## Extracted material
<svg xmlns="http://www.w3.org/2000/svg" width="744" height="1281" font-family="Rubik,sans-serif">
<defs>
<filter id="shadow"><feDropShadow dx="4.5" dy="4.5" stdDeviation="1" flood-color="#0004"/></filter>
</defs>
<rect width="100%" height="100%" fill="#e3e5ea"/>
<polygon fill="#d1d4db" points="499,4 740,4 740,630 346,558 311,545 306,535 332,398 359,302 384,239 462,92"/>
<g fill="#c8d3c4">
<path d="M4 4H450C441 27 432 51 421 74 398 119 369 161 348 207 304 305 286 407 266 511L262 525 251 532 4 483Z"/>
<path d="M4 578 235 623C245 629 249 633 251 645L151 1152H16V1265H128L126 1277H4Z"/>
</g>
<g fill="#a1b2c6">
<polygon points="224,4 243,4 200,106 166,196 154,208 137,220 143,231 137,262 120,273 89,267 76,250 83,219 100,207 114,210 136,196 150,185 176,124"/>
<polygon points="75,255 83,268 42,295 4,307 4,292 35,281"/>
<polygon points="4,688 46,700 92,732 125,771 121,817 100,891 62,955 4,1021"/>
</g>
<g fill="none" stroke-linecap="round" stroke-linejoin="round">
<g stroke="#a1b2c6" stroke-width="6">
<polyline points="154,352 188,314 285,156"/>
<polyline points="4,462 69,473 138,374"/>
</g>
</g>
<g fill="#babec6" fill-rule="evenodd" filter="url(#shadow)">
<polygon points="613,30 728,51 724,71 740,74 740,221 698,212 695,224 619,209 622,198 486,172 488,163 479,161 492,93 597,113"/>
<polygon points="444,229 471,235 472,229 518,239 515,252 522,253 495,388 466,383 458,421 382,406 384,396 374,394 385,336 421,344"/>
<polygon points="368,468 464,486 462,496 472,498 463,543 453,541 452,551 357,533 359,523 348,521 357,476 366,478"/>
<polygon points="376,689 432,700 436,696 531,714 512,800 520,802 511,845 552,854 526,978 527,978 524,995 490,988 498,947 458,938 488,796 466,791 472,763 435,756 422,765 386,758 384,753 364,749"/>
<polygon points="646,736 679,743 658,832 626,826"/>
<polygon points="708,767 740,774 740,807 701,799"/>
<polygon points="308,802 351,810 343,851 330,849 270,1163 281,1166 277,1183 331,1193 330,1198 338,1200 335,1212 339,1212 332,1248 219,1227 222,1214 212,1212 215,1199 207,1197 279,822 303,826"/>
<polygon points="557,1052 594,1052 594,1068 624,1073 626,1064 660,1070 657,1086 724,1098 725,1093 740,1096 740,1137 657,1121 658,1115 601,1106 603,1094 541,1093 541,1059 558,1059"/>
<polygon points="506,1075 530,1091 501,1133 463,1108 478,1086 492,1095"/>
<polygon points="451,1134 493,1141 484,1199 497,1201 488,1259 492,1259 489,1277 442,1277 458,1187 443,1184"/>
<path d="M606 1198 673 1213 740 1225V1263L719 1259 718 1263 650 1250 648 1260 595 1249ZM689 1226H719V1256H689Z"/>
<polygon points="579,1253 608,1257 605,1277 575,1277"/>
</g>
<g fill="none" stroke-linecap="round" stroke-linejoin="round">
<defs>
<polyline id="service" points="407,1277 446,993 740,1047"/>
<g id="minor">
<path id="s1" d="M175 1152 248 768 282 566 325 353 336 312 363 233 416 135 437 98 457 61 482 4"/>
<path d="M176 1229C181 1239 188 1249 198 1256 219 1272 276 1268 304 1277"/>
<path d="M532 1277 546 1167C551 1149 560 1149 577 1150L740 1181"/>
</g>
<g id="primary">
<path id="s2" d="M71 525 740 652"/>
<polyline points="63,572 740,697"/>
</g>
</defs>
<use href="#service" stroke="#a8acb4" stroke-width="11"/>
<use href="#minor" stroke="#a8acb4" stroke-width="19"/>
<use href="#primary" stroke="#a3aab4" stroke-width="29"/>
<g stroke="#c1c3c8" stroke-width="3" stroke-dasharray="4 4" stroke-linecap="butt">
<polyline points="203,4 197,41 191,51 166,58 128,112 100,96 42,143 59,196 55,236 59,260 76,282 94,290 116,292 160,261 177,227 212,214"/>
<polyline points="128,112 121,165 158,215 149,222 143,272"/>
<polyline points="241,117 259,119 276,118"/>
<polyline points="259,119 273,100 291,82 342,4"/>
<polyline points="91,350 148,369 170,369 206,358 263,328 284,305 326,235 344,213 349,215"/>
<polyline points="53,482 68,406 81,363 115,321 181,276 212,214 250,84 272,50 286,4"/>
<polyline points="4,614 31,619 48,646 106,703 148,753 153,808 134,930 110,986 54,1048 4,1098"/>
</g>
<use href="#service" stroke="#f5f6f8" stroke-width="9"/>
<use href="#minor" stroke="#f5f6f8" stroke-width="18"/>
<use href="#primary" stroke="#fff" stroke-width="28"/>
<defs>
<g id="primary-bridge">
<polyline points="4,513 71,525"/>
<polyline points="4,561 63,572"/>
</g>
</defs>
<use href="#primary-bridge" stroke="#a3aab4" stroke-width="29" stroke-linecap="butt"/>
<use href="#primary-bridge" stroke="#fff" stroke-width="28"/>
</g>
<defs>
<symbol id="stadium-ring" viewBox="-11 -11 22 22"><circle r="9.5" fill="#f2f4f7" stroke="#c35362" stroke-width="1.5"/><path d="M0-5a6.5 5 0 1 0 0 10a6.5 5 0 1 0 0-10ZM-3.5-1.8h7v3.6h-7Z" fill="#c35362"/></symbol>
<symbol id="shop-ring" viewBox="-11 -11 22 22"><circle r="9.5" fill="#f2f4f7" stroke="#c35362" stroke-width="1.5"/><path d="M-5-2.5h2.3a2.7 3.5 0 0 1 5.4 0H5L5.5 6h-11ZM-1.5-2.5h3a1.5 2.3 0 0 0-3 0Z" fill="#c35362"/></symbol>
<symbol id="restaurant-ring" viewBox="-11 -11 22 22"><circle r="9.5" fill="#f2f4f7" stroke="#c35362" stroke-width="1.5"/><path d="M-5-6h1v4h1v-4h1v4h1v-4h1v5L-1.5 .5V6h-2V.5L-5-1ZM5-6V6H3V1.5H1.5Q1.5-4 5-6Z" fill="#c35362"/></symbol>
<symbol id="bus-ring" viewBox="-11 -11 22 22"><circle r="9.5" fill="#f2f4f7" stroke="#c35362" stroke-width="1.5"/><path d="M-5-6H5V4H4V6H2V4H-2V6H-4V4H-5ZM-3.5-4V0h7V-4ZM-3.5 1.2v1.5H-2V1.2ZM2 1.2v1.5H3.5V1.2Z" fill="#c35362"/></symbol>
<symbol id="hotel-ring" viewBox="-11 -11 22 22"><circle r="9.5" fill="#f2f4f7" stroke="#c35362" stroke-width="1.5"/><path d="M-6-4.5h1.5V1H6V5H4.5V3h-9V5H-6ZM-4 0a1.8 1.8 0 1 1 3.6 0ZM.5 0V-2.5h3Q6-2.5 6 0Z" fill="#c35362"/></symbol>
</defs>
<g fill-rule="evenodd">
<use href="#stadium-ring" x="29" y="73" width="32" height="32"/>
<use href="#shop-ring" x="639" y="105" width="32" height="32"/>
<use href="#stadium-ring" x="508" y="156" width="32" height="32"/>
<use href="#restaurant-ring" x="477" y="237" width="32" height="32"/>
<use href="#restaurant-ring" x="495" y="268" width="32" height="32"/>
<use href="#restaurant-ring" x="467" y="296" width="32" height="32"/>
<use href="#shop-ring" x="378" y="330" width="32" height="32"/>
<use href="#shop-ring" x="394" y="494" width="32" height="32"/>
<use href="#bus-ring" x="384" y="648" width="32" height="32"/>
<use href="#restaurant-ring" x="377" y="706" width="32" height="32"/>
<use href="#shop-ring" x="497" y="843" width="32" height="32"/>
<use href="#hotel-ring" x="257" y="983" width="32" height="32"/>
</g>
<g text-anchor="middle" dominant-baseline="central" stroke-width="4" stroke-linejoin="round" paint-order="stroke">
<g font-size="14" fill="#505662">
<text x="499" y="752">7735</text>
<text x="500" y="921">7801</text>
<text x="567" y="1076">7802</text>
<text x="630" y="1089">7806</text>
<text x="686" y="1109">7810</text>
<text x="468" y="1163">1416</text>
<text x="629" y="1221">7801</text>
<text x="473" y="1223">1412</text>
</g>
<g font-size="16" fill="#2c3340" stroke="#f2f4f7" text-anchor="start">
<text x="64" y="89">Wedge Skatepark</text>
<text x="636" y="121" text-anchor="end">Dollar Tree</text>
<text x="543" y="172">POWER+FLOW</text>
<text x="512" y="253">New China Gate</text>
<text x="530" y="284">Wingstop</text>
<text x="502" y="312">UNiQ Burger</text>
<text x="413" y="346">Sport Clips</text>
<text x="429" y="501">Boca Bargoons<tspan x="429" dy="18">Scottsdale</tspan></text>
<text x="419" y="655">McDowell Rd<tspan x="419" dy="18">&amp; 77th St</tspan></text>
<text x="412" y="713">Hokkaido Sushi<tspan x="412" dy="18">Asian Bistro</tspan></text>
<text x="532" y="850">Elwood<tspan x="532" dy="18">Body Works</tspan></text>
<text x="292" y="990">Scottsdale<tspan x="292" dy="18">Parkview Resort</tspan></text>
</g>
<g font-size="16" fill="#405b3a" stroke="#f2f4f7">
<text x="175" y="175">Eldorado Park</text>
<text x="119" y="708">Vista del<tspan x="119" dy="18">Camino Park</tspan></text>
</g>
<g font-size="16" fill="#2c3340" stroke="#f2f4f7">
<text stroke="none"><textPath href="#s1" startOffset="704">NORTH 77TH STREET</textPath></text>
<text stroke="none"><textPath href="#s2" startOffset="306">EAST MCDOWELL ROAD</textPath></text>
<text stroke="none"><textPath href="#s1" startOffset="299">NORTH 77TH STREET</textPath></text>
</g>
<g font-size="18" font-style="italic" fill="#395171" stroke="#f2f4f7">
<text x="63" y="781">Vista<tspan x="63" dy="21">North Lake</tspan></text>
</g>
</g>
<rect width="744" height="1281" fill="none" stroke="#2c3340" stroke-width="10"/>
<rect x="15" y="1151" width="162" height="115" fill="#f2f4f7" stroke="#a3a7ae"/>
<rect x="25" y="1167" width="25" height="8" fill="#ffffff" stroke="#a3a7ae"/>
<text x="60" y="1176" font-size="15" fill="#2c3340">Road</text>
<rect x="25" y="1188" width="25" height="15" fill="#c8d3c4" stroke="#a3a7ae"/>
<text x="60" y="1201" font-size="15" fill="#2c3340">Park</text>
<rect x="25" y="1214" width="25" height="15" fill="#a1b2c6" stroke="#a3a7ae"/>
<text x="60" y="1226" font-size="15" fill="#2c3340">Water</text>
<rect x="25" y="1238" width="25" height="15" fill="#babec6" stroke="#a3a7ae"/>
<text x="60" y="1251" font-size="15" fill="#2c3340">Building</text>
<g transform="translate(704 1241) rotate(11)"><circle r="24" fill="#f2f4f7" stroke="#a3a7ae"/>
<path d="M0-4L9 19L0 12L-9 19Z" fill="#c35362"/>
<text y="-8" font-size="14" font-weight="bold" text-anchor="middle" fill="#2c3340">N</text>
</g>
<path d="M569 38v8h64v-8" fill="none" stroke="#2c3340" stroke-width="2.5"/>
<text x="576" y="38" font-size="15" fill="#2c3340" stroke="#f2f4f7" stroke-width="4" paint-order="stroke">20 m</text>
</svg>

## Required action
Every line with the string "middle" in the material should be returned.

## Output
<g text-anchor="middle" dominant-baseline="central" stroke-width="4" stroke-linejoin="round" paint-order="stroke">
<text y="-8" font-size="14" font-weight="bold" text-anchor="middle" fill="#2c3340">N</text>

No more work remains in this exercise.